Week 4 Open Data
This week, we had Professor Deena Engel and Vicky Steeves come in as guest speakers to talk about open data. I took Deena’s Database Design and Web Implementation class in fall 2018, so I have some prior knowledge of public datasets and data manipulation. Nevertheless, I still learned a lot from the talk this Wednesday.
Fantastic Datasets and Where to Find Them
When taking Deena’s database class, we were encouraged to pick our own datasets for assignments. I remember spending quite some time looking for interesting datasets on Kaggle, and here is one of the datasets I ended up using: Video Game Sales | Kaggle. Although Kaggle is a great place to find open datasets, I’d love to learn about more sites with great datasets, so the question I added for Deena and Vicky beforehand was: “what are some best places to find good open datasets? “. Vicky introduced Awesome Public Datasets, which is a topic-centric list of high-quality open data sources. Compared to Kaggle, it has more specific categories, and it seems like the sources of the data are more reliable (I looked into several datasets under the category of healthcare). I will definitely consider using datasets from this list for future data science projects.
Licensing
I’ve already learned about the importance of licensing for open source projects through the lectures this semester, and I further learned about the licensing issues for open data from the talk. In the past, I didn’t really pay attention to the licenses of datasets on the web, so I was surprised when I learned that you can actually filter by licenses on Kaggle. Vicky mentioned that in order to use data collected from social media sites like Facebook and Twitter, you will have to sign contracts with these big companies before use the data for research, and the companies will review your work before publication. I wonder if this will harm academic freedom or compromise the integrity of the research.
Beautiful, Beautiful Soup
Deena and Vicky also introduced Beautiful Soup, a Python library for collecting data from webpages. As someone who works with web scraping a lot, I can’t imagine life without Beautiful Soup. When I first heard about it in Deena’s database class, I was reluctant to use it ~because the name kinda sounded like bs to me~. But after I actually started to use it, I was impressed by how powerful it is. Vicky said that she used to loop through the entire HTML to scrape data, and Beautiful Soup has made things 1,000 times easier. I believe this is no exaggeration.

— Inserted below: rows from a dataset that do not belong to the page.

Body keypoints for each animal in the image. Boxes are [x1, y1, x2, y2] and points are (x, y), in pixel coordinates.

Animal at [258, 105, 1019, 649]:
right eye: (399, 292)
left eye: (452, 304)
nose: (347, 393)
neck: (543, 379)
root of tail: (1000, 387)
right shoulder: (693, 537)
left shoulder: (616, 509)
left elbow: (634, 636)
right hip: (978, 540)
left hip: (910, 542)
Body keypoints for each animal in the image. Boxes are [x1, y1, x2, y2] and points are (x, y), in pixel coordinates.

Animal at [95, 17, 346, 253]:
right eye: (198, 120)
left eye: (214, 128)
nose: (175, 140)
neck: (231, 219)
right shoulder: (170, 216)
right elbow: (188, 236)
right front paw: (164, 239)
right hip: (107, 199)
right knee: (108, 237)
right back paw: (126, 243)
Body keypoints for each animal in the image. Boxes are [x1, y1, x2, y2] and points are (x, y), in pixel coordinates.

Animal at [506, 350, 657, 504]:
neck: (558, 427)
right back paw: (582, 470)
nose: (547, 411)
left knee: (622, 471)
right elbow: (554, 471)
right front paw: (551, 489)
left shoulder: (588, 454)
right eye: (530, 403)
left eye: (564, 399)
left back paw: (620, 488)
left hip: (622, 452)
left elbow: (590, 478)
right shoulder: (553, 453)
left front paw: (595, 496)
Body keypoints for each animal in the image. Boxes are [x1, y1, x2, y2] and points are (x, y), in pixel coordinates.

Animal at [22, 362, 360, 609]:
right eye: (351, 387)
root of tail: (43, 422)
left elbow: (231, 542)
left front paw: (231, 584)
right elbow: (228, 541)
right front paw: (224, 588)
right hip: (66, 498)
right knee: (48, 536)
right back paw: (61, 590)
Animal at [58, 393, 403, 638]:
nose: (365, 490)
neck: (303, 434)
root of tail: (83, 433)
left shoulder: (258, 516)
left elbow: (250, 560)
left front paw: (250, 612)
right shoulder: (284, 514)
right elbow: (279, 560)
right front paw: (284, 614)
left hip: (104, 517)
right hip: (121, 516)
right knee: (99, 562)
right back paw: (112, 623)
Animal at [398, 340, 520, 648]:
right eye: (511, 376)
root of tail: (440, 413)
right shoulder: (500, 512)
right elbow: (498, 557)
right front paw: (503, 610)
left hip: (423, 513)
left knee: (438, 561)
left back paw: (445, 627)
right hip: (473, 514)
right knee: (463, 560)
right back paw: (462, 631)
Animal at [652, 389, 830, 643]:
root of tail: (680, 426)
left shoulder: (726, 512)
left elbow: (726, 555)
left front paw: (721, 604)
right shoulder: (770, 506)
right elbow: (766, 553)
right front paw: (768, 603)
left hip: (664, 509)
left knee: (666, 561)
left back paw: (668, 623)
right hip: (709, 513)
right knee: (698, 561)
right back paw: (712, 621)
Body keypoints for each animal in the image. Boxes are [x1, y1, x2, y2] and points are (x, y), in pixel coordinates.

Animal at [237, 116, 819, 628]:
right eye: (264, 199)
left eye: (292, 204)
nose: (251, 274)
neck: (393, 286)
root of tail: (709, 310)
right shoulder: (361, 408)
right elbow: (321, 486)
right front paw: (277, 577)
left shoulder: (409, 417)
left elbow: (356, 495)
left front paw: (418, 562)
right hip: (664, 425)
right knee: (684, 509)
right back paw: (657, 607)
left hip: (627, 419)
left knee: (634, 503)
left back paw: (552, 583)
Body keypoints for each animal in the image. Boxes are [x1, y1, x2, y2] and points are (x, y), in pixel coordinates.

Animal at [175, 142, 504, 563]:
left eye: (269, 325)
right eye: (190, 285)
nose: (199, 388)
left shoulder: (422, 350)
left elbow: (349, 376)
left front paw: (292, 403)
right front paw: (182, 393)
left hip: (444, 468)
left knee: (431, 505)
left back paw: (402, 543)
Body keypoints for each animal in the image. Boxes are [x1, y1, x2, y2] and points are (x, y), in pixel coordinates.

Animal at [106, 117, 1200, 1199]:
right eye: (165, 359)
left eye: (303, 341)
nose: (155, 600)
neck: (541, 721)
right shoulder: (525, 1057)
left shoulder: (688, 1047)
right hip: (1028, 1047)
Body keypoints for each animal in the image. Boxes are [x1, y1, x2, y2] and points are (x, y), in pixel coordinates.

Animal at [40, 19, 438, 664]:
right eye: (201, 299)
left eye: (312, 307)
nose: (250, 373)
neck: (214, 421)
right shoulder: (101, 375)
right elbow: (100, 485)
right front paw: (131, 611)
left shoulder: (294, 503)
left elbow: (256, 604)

Deena mentioned that the name of Beautiful Soup might be an Alice in Wonderland reference, which explains the illustration and sample HTML content on the documentation page.
I have always been curious about the name origin of Beautiful Soup, so I have done some research before on where the library got its name from. Another saying is that the library is named after the term tag soup, which is a pejorative for bad and incorrect HTML. No matter where the name came from, the name is still hilarious to me. I remember when writing a web scraping script one day, my friend saw the code and laughed at it. “soup = BeautifulSoup(driver.page_source, ‘html.parser’)
? What is that code?”
Is Excel Bad?
Vicky brought up a really interesting case of an Excel error that changed the history, and the conclusion was that the Excel spreadsheet can be very unreliable. However, after reading more about the Reinhart and Rogoff controversy (e.g. Is the evidence for austerity based on an Excel spreadsheet error? - The Washington Post ), it seems like the Excel error itself was not fatal, and there are many other factors that have led to the flawed results. Though, with all the more advanced tools for data analysis available today, it does feel that Excel has become obsolete.